Humboldt State especially perceives this as a problem, their biggest problem in fact. In some ways it seems to have become an obsession. One of the bankers, Patrick Cleary, suggests that HSU change its name to something like Redwood University, and advertise it as being in Arcata, not HC. The other, Thomas Bruner, thought this was a good idea, because HSU was never going to be able to market against this image directly: "Because what are you going to do, spend hundreds of thousands of dollars on a marketing campaign? Humboldt: It's Not Just Dope.

The idea of a name change, of "re-branding" in today's vocab, isn't a bad one. There's recent precedent for a name change in the state university system---so the number-crunchers will have something to study to budget it. It could kick off a positive marketing campaign that might have the virtue of being true, for HSU does have an identity, even if it's been unable so far to express it well enough. And it does have to do with this place, with the environment and environmental concerns.

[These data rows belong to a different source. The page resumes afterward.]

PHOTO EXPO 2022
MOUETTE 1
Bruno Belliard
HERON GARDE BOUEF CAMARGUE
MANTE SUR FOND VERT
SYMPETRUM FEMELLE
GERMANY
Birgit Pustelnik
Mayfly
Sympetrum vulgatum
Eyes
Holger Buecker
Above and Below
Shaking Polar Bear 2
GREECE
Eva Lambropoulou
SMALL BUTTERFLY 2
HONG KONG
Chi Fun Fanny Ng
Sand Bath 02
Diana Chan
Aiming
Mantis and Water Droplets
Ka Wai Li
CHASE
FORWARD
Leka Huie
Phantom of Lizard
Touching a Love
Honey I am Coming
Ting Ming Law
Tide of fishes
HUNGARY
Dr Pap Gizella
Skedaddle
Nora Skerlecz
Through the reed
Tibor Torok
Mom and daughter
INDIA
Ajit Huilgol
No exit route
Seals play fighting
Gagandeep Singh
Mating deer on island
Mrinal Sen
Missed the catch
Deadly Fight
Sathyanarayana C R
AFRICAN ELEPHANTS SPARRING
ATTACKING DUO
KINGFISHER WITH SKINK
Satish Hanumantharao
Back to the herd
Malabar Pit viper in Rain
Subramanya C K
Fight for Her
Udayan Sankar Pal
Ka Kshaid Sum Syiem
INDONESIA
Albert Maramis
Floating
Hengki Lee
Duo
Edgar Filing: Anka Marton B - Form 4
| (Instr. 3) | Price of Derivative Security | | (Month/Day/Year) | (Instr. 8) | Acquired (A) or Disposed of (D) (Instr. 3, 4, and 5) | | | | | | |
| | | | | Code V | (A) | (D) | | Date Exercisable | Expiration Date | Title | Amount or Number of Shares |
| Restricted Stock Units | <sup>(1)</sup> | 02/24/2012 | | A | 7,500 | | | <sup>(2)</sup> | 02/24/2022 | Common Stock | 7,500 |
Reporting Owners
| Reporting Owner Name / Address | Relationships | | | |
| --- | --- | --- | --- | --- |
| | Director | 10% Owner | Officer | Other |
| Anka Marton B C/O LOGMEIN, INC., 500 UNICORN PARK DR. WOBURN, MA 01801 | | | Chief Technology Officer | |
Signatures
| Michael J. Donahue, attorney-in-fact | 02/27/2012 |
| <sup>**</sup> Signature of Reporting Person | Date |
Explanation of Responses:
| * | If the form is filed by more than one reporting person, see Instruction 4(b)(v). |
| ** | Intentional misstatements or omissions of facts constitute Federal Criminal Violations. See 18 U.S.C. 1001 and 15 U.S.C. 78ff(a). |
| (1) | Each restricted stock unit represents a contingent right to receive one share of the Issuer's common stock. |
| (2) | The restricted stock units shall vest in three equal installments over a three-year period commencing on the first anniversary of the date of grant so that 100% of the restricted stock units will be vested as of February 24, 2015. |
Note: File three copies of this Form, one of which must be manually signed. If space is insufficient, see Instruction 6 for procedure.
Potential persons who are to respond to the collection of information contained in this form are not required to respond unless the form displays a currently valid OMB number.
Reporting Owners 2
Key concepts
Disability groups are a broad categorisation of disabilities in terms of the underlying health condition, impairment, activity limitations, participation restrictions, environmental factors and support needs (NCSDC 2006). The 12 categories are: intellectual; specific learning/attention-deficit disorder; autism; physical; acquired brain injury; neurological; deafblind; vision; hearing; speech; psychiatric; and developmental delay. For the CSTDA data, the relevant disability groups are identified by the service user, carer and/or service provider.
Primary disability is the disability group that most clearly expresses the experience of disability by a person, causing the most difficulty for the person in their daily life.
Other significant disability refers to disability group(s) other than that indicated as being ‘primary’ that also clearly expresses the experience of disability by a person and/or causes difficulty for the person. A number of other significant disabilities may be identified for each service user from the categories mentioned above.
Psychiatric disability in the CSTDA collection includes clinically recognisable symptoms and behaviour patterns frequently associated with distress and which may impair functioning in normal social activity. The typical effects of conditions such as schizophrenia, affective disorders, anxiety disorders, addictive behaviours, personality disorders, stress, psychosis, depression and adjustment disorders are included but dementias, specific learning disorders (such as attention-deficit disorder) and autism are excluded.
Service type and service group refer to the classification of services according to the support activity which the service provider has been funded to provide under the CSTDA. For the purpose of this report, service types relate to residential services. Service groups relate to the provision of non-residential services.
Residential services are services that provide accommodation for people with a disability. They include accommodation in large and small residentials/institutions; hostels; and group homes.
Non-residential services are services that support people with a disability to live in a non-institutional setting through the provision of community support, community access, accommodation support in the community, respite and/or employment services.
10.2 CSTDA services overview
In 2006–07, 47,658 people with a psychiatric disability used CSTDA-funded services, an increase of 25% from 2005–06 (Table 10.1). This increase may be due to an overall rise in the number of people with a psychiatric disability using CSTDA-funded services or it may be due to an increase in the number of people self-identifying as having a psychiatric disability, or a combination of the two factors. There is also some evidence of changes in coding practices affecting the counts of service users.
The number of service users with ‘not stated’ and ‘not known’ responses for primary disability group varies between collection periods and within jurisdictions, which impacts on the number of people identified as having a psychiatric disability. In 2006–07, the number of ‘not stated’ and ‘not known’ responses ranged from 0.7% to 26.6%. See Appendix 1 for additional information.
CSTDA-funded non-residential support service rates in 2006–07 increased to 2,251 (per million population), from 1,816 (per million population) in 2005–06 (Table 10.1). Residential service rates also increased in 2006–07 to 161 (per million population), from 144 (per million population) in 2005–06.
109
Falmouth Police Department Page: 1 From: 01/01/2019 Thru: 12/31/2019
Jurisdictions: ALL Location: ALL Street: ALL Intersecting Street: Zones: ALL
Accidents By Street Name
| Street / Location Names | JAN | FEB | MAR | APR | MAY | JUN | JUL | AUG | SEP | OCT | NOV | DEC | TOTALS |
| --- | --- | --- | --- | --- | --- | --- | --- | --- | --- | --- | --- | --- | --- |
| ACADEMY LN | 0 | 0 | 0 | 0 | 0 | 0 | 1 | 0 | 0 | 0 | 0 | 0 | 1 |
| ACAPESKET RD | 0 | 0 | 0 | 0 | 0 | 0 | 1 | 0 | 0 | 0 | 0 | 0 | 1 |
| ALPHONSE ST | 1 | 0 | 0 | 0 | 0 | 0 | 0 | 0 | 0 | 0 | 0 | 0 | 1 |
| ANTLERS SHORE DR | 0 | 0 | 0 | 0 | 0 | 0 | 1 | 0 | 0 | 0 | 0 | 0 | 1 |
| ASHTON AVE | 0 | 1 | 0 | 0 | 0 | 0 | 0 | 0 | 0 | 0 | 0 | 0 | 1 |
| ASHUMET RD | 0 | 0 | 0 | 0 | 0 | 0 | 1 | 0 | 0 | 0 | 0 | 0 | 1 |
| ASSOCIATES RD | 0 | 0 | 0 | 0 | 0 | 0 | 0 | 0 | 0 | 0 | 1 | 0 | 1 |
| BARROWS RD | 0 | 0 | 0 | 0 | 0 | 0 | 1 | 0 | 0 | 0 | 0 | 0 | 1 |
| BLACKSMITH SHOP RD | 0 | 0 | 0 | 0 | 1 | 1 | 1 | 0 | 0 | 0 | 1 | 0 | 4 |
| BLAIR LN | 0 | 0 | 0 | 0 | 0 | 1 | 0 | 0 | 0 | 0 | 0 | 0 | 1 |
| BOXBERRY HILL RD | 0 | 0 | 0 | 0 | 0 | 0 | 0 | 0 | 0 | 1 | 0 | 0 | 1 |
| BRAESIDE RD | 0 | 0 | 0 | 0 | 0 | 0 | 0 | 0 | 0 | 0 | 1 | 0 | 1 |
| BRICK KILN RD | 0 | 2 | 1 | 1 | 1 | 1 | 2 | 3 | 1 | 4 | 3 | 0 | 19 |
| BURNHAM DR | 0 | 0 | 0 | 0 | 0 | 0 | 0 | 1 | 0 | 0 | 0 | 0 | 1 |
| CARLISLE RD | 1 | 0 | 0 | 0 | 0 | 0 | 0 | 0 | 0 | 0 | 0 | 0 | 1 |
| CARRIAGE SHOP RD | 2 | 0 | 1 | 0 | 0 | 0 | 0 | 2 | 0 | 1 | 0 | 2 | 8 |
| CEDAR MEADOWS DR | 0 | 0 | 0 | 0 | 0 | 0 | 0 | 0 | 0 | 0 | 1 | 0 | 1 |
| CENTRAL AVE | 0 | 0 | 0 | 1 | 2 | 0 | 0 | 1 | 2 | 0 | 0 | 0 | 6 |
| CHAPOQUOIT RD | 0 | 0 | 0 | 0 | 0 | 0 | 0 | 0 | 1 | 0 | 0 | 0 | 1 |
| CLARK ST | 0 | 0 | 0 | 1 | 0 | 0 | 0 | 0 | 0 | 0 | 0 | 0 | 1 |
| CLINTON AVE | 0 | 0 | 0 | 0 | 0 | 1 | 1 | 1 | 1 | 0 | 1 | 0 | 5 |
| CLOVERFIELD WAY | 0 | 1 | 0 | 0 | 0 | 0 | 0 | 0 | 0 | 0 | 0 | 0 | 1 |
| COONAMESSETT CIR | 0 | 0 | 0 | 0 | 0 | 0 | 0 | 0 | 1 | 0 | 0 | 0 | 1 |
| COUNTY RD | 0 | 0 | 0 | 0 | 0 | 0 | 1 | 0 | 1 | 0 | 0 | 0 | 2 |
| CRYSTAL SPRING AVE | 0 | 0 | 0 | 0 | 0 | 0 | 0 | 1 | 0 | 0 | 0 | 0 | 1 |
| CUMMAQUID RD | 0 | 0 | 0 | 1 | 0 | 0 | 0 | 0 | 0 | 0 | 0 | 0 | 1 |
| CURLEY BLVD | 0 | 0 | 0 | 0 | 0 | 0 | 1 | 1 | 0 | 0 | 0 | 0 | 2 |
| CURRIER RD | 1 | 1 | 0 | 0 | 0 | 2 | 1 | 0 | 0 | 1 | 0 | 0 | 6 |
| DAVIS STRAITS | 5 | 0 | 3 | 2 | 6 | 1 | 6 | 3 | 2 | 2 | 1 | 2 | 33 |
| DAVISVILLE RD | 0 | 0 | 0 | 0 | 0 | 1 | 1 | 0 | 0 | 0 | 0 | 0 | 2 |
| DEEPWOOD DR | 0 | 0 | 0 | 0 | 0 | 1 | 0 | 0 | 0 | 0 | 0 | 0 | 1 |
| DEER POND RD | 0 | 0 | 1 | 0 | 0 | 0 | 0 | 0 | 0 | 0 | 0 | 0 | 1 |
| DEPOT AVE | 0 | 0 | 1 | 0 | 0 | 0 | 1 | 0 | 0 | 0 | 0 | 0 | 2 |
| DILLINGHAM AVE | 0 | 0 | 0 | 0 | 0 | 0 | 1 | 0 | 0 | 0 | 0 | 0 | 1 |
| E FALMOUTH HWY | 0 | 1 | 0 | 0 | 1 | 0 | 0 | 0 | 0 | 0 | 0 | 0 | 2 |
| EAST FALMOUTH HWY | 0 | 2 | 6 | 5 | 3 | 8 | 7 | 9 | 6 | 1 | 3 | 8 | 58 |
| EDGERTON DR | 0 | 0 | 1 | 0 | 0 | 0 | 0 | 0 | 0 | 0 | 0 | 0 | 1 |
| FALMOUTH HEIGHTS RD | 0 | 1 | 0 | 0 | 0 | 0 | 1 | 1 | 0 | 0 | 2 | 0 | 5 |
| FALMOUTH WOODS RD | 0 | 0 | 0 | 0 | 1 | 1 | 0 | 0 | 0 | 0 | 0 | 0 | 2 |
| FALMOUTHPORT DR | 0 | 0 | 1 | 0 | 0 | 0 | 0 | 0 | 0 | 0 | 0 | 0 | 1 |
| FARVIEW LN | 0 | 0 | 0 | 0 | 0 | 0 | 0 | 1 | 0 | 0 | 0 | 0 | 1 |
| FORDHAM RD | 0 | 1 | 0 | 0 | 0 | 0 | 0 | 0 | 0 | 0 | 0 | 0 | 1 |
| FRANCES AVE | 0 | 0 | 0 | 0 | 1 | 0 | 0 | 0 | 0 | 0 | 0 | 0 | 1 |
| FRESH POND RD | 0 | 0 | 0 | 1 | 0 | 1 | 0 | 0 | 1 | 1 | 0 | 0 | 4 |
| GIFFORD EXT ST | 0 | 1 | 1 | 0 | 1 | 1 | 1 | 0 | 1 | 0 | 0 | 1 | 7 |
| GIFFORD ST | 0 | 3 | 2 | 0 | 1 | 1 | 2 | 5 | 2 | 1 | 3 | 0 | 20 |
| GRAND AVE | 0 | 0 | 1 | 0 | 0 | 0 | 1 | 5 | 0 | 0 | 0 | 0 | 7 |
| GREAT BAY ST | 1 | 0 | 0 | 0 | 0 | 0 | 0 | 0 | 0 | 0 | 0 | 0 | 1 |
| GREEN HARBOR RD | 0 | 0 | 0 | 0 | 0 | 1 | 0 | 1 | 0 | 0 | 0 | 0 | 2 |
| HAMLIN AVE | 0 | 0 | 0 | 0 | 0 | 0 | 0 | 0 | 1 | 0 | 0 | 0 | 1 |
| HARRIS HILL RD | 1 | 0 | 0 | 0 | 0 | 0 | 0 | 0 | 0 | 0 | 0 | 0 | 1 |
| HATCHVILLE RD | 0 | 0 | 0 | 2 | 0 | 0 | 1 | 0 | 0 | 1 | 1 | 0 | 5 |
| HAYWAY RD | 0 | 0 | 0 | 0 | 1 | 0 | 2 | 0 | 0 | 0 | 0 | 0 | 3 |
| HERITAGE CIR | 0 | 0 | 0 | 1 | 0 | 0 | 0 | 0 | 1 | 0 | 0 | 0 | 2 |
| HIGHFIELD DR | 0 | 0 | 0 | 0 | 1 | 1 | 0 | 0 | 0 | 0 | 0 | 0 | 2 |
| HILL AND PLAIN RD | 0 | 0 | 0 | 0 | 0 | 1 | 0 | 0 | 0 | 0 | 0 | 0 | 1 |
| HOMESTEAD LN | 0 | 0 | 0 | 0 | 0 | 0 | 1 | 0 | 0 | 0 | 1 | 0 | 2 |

It's also possible to creatively take on the stereotype, with something between "It's not just dope" and the backdoor effort HSU halfheartedly pursued to market this place as "healthy."

But is it necessary? I'm not persuaded of that. It is a kind of truism that seems to be true by virtue of being repeated, and there's nothing more powerful in corporate America-- or corporate academia--- than the latest conventional wisdom. But there's no advantage in simply being so defensive--people can smell that a mile away (not just about dope but the homeless on the Plaza, etc. )

There's also no doubt in any case that HSU needs focused and more creative and energetic marketing, (as well as fewer public relations catastrophes) and a more flexible attitude--- and the clock is ticking.